#### Excerpted passage:
*** Block opens ***

These water-intensive processes are especially concerning in the already water-stressed Western U.S., where most of the proposed lithium projects are located. A Center for Biological Diversity map shows more than 125 lithium extraction projects in the region, with the majority in various stages of exploration and development.

Environmentalists and local communities have resisted new mines, citing risks to biodiversity and groundwater supplies. In a lawsuit against a Rover Metals exploration project, the Center for Biological Diversity and Amargosa Conservancy alleged that even exploratory drilling near springs in the Ash Meadows National Wildlife Refuge in Nevada would threaten endangered and endemic species.

“We need lithium as a part of our transition off of fossil fuels, but it can’t come at the expense of biodiversity or our most precious protected areas,” says Patrick Donnelly of the Center for Biological Diversity. “Some places have to be off-limits to resource extraction, and Ash Meadows National Wildlife Refuge is at the top of the list.”

The Thacker Pass Mine: A Microcosm of Concerns

The Thacker Pass mine, run by Lithium Americas, is on track to become the second active lithium mine in the United States. This lithium clay mine in far northern Nevada may be indicative of what’s to come as more government-fueled mines pop up.

The project’s Phase 1 construction costs are largely covered by IRA support, with General Motors investing $650 million in exchange for the mine’s lithium. The DOE also provided a conditional $2.26 billion low-interest loan, saying it will provide enough lithium for 800,000 electric vehicles per year.

Lithium Americas plans to recycle and reuse withdrawn water an average of seven times, with Phase 1 water consumption estimated at around 929 million gallons per year. The company has also outlined habitat restoration and post-mining reclamation plans.

*** Block closes ***

#### Problem set:
1/ According to the lithium mining excerpt, how much is General Motors investing in the Thacker Pass mine?
2/ Write out the lithium mining excerpt again, starting with "The Thacker Pass Mine: A" and going on through "mines pop up.", and rename "Thacker Pass" as "Thacker Valley".

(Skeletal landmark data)

*** Block opens ***

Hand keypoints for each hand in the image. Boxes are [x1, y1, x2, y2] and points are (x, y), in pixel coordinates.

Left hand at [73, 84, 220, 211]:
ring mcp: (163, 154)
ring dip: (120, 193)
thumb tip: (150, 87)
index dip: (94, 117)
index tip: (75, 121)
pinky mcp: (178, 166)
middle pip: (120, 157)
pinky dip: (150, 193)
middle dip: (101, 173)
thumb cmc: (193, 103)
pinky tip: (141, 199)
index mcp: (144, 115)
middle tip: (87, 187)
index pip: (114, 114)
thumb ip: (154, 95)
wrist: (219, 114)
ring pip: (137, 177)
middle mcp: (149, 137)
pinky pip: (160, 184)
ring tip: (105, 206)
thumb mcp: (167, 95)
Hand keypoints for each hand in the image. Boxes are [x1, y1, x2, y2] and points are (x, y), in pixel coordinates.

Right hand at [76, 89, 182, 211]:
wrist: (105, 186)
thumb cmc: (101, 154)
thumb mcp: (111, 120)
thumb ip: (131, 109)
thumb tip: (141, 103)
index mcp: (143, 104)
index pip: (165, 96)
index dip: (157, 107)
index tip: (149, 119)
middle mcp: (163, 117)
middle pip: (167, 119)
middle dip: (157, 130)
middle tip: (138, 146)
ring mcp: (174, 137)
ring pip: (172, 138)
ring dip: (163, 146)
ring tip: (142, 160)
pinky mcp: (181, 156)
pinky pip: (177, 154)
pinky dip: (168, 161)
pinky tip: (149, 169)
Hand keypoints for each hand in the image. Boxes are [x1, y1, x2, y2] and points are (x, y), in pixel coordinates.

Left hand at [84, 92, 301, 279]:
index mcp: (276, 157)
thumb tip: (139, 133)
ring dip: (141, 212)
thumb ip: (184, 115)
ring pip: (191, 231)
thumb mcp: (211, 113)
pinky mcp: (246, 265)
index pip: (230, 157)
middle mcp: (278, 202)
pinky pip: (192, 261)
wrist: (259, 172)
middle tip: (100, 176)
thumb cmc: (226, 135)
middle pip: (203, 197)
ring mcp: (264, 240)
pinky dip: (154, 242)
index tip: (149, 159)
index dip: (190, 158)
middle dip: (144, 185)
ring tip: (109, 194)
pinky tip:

*** Block closes ***

#### Answers to the problems:
1/ $650 million

2/
The Thacker Valley Mine: A Microcosm of Concerns

The Thacker Valley mine, run by Lithium Americas, is on track to become the second active lithium mine in the United States. This lithium clay mine in far northern Nevada may be indicative of what’s to come as more government-fueled mines pop up.